Complementary DNA was synthesised from RNA using a QuantiTect Whole Transcriptome kit (Qiagen), following the manufacturer's protocol. Quantitative PCR was performed using the Universal Probe Library system (Roche) using a LightCycler 480 II machine. The cycling conditions were pre-incubation (10 min, 95°C), amplification (95°C for 10 s, 60°C for 30 s and 72°C for 1 s) and cooling (40°C for 30 s). The amplification was repeated 50 times. Primer and probe information for each gene used is listed in Table S3.

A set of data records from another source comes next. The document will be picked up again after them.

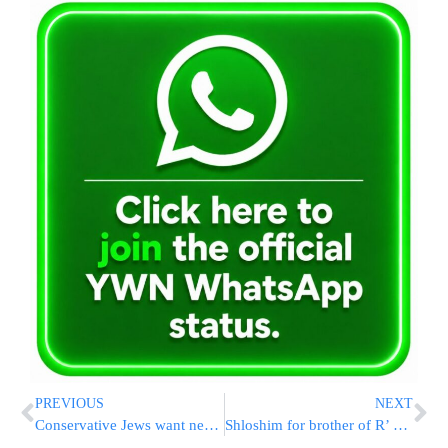
PREVIOUS
NEXT
Conservative Jews want new kind of Kashruth organization
Shloshim for brother of R’ Feivel Cohen A”H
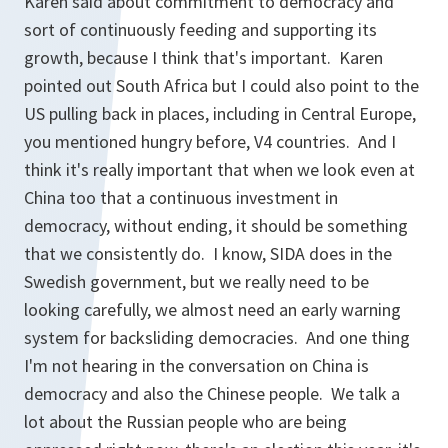
Karen said about commitment to democracy and
sort of continuously feeding and supporting its
growth, because I think that's important. Karen
pointed out South Africa but I could also point to the
US pulling back in places, including in Central Europe,
you mentioned hungry before, V4 countries. And I
think it's really important that when we look even at
China too that a continuous investment in
democracy, without ending, it should be something
that we consistently do. I know, SIDA does in the
Swedish government, but we really need to be
looking carefully, we almost need an early warning
system for backsliding democracies. And one thing
I'm not hearing in the conversation on China is
democracy and also the Chinese people. We talk a
lot about the Russian people who are being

We thank Anna Thornburn for technical assistance, Allyson Ross for her technical support and expertise in histology, Craig Nicol and Connor Warnock for their support in the graphic design and cartoon preparation, flow cytometry facilities at the Institute of Genetics and Molecular Medicine (IGMM) and Institute of Immunology and Infection Research, IGMM Advanced Imaging Resource, and staff at the animal facility.